La campagne de dons continue...


Je n'imaginais pas une telle participation, un tel soutien. Merci infiniment !!!

Le film est dans la boîte, bientôt beau et fort, grâce à vous, et nous allons pouvoir le présenter au monde...

Reste la dernière étape : lancer sa diffusion, préparer sa sortie et faire en sorte qu'il soit vu le plus largement possible.

Les dons supplémentaires serviront à la création des copies cinéma et autres supports de diffusion, à la création et l'impression des affiches et autres supports de communication, à l'inscription du film en festival national et international, à l'organisation de séances privées pour la presse, à la création de séances débats à travers la France. 

J'ai tellement hâte de m'asseoir dans une salle de cinéma à vos côtés pour le regarder et en discuter !

Dans peu de temps je l'espère... C'est la dernière ligne droite ! Un immense merci encore.






Un film sur l'exil


L’Aventure, c’est une histoire qui se passe dans les montagnes où je suis née et où je vis encore.

Une histoire de rencontres, de bouleversements, de transformations.

Des hommes et des femmes sur les routes de l’exil trouvent le courage de passer de l’Italie à la France par nos cols de montagne, à pieds, au péril de leur vie.

Ils arrivent dans la ville de Briançon, sont accueillis, réchauffés, soignés, nourris.

Ils entrent dans nos vies et deviennent Mamadou, Ossoul, André, Charlotte, Justin, Allassane, Oumar, Ali, Adam, Hervé, Aurélia.

Je commence à les filmer.

Surgit alors l’intime de leurs voix qui racontent la route, les cauchemars, les grands espoirs, les manques infinis, les souvenirs d’enfance, les questionnements sans trêve, les ressources où trouver les forces de se lancer dans ce qu’ils appellent l’aventure.

Peu à peu, les montagnes résonnent de leurs histoires à tous, les paysages de mon enfance se redessinent et deviennent le théâtre de l’exil, aux échos universels.

L'Aventure c'est un film qui se déroule au fil des saisons et des rencontres, sur deux ans. C’est une histoire d’amitiés et d’émotions dévoilées, de portraits qui se dessinent et se creusent jusqu’à ce que chacun puisse se reconnaître en l’autre, se mettre à sa place et le comprendre.





La genèse du film


Pour moi, tout a commencé il y a trois ans.
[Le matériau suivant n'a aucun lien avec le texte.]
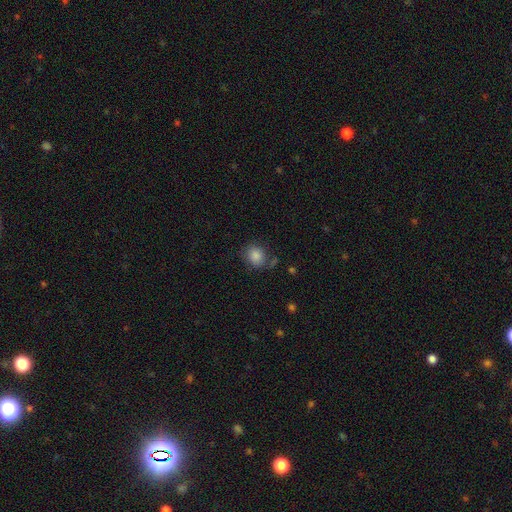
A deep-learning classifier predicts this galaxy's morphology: Smooth or featured? Predicted: smooth (p=0.84). How rounded? Predicted: round (p=0.60). Merging? Predicted: none (p=0.70).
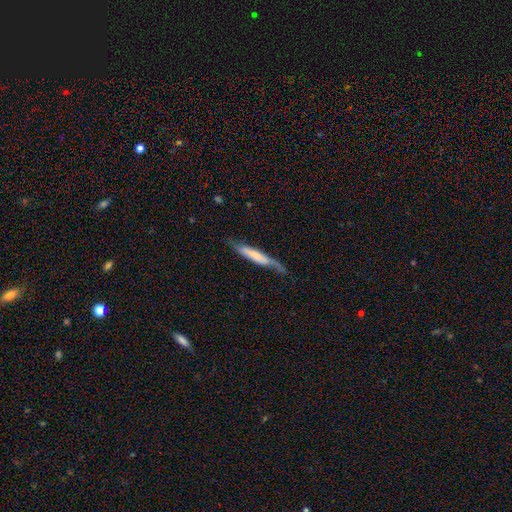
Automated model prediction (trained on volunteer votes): Smooth or featured: smooth — 51% (featured or disk — 44%)
How rounded: cigar-shaped — 91% (in between — 8%)
Merging: none — 60% (minor disturbance — 27%)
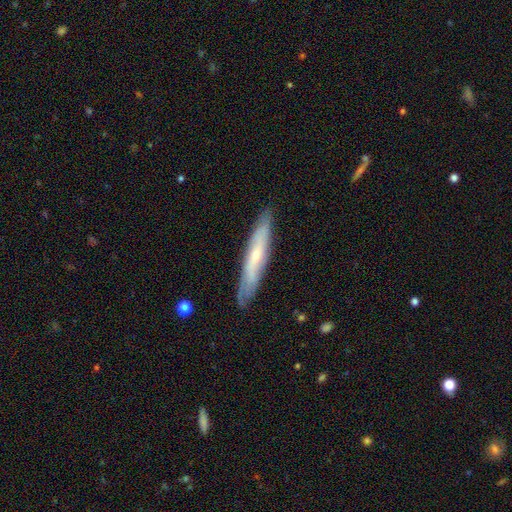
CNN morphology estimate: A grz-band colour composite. It shows a featured or disk galaxy (53%) viewed edge-on (69%). Merging: none (84%).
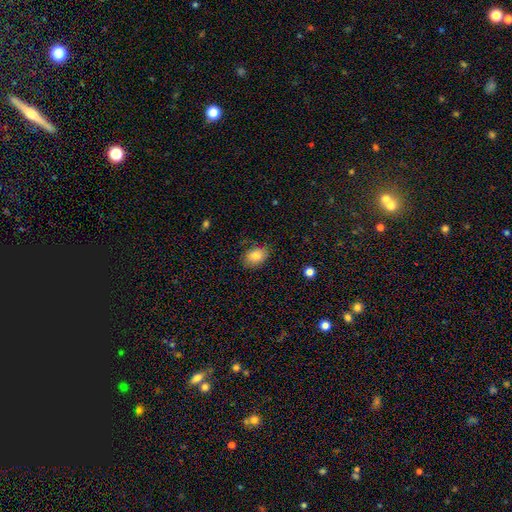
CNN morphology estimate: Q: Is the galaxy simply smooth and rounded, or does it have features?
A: smooth — 84%.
J’allumais un feu dans ma cheminée et je froissais les pages du quotidien local.

Une photo m’a arrêtée : celle d’un jeune homme noir allongé sur son lit d’hôpital, amputé des deux pieds.

L’article expliquait que Mamadou, âgé de 26 ans et originaire du Mali, s’était retrouvé bloqué par la neige en franchissant le col de l’Échelle, entre l’Italie et la France, pas très loin de chez moi.

C’était le tout premier à tenter ce passage dans nos montagnes.

Je me souviens avoir eu mal et honte. Un malien à pieds dans nos montagnes ?

Dans nos montagnes. Je me suis sentie responsable. Pas de l’accident, mais de la vie que Mamadou recommençait chez nous, avec nous.





J’ai commencé à aller voir Mamadou à l’hôpital régulièrement et à filmer sa lente reconstruction.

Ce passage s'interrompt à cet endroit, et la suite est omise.